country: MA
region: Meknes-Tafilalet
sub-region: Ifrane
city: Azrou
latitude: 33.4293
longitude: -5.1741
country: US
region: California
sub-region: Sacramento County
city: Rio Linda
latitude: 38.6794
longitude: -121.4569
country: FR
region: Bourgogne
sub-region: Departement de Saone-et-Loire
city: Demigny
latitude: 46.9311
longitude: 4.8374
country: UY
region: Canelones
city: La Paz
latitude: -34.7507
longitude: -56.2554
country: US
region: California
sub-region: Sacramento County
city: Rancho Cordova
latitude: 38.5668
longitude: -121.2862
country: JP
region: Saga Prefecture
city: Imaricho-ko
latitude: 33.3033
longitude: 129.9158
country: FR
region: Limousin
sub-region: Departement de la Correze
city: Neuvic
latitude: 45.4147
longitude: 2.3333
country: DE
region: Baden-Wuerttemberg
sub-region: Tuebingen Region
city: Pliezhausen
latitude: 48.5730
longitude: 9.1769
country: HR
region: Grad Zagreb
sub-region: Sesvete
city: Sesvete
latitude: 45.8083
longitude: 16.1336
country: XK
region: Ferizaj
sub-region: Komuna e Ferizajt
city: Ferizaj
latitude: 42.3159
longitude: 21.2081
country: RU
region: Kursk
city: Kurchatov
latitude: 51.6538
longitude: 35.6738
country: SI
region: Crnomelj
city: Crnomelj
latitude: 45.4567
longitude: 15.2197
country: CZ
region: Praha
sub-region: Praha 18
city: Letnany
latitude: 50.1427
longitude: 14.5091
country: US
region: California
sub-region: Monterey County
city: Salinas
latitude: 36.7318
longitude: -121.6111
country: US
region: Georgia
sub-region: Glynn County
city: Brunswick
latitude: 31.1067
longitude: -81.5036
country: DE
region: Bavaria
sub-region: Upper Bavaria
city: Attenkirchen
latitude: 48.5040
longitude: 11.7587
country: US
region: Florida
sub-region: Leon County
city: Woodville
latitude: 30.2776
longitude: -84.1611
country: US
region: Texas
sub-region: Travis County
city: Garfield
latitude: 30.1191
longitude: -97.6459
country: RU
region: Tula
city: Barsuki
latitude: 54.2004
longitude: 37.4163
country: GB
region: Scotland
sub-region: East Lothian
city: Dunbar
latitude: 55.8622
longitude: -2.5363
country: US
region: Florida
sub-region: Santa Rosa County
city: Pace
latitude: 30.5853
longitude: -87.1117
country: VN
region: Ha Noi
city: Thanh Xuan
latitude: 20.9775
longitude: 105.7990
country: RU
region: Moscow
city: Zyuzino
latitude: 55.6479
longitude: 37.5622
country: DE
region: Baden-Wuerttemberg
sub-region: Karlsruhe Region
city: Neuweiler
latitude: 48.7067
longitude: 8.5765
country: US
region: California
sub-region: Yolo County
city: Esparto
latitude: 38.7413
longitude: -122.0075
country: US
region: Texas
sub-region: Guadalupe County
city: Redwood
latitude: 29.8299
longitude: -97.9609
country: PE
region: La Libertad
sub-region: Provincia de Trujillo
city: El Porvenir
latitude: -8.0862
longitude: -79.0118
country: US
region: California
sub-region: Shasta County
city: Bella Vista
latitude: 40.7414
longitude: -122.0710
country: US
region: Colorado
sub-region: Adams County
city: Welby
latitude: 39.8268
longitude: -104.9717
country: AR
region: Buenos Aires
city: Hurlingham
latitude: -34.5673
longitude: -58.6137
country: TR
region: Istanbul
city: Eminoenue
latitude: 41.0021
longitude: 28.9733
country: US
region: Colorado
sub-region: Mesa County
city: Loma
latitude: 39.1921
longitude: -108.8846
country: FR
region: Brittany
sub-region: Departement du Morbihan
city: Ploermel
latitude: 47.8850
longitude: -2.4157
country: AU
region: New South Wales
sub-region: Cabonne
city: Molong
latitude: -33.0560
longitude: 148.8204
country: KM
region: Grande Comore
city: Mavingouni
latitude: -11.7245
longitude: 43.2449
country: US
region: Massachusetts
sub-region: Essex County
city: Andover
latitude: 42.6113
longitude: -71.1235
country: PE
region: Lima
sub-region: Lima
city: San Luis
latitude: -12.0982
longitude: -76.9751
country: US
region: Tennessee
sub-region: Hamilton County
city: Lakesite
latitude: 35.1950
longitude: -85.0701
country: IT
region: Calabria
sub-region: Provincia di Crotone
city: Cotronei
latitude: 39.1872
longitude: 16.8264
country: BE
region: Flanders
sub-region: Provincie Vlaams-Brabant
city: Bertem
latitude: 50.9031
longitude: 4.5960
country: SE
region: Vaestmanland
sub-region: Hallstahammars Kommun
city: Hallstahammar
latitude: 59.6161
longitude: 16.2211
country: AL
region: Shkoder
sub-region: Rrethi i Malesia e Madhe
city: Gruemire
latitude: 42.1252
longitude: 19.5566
◇ ◇ ◇ ◇ ◇
*Exercise:* Update the material above by changing every "sub-region" to "area". Leave everything else the same.

*Problem solution:*
country: MA
region: Meknes-Tafilalet
area: Ifrane
city: Azrou
latitude: 33.4293
longitude: -5.1741
country: US
region: California
area: Sacramento County
city: Rio Linda
latitude: 38.6794
longitude: -121.4569
country: FR
region: Bourgogne
area: Departement de Saone-et-Loire
city: Demigny
latitude: 46.9311
longitude: 4.8374
country: UY
region: Canelones
city: La Paz
latitude: -34.7507
longitude: -56.2554
country: US
region: California
area: Sacramento County
city: Rancho Cordova
latitude: 38.5668
longitude: -121.2862
country: JP
region: Saga Prefecture
city: Imaricho-ko
latitude: 33.3033
longitude: 129.9158
country: FR
region: Limousin
area: Departement de la Correze
city: Neuvic
latitude: 45.4147
longitude: 2.3333
country: DE
region: Baden-Wuerttemberg
area: Tuebingen Region
city: Pliezhausen
latitude: 48.5730
longitude: 9.1769
country: HR
region: Grad Zagreb
area: Sesvete
city: Sesvete
latitude: 45.8083
longitude: 16.1336
country: XK
region: Ferizaj
area: Komuna e Ferizajt
city: Ferizaj
latitude: 42.3159
longitude: 21.2081
country: RU
region: Kursk
city: Kurchatov
latitude: 51.6538
longitude: 35.6738
country: SI
region: Crnomelj
city: Crnomelj
latitude: 45.4567
longitude: 15.2197
country: CZ
region: Praha
area: Praha 18
city: Letnany
latitude: 50.1427
longitude: 14.5091
country: US
region: California
area: Monterey County
city: Salinas
latitude: 36.7318
longitude: -121.6111
country: US
region: Georgia
area: Glynn County
city: Brunswick
latitude: 31.1067
longitude: -81.5036
country: DE
region: Bavaria
area: Upper Bavaria
city: Attenkirchen
latitude: 48.5040
longitude: 11.7587
country: US
region: Florida
area: Leon County
city: Woodville
latitude: 30.2776
longitude: -84.1611
country: US
region: Texas
area: Travis County
city: Garfield
latitude: 30.1191
longitude: -97.6459
country: RU
region: Tula
city: Barsuki
latitude: 54.2004
longitude: 37.4163
country: GB
region: Scotland
area: East Lothian
city: Dunbar
latitude: 55.8622
longitude: -2.5363
country: US
region: Florida
area: Santa Rosa County
city: Pace
latitude: 30.5853
longitude: -87.1117
country: VN
region: Ha Noi
city: Thanh Xuan
latitude: 20.9775
longitude: 105.7990
country: RU
region: Moscow
city: Zyuzino
latitude: 55.6479
longitude: 37.5622
country: DE
region: Baden-Wuerttemberg
area: Karlsruhe Region
city: Neuweiler
latitude: 48.7067
longitude: 8.5765
country: US
region: California
area: Yolo County
city: Esparto
latitude: 38.7413
longitude: -122.0075
country: US
region: Texas
area: Guadalupe County
city: Redwood
latitude: 29.8299
longitude: -97.9609
country: PE
region: La Libertad
area: Provincia de Trujillo
city: El Porvenir
latitude: -8.0862
longitude: -79.0118
country: US
region: California
area: Shasta County
city: Bella Vista
latitude: 40.7414
longitude: -122.0710
country: US
region: Colorado
area: Adams County
city: Welby
latitude: 39.8268
longitude: -104.9717
country: AR
region: Buenos Aires
city: Hurlingham
latitude: -34.5673
longitude: -58.6137
country: TR
region: Istanbul
city: Eminoenue
latitude: 41.0021
longitude: 28.9733
country: US
region: Colorado
area: Mesa County
city: Loma
latitude: 39.1921
longitude: -108.8846
country: FR
region: Brittany
area: Departement du Morbihan
city: Ploermel
latitude: 47.8850
longitude: -2.4157
country: AU
region: New South Wales
area: Cabonne
city: Molong
latitude: -33.0560
longitude: 148.8204
country: KM
region: Grande Comore
city: Mavingouni
latitude: -11.7245
longitude: 43.2449
country: US
region: Massachusetts
area: Essex County
city: Andover
latitude: 42.6113
longitude: -71.1235
country: PE
region: Lima
area: Lima
city: San Luis
latitude: -12.0982
longitude: -76.9751
country: US
region: Tennessee
area: Hamilton County
city: Lakesite
latitude: 35.1950
longitude: -85.0701
country: IT
region: Calabria
area: Provincia di Crotone
city: Cotronei
latitude: 39.1872
longitude: 16.8264
country: BE
region: Flanders
area: Provincie Vlaams-Brabant
city: Bertem
latitude: 50.9031
longitude: 4.5960
country: SE
region: Vaestmanland
area: Hallstahammars Kommun
city: Hallstahammar
latitude: 59.6161
longitude: 16.2211
country: AL
region: Shkoder
area: Rrethi i Malesia e Madhe
city: Gruemire
latitude: 42.1252
longitude: 19.5566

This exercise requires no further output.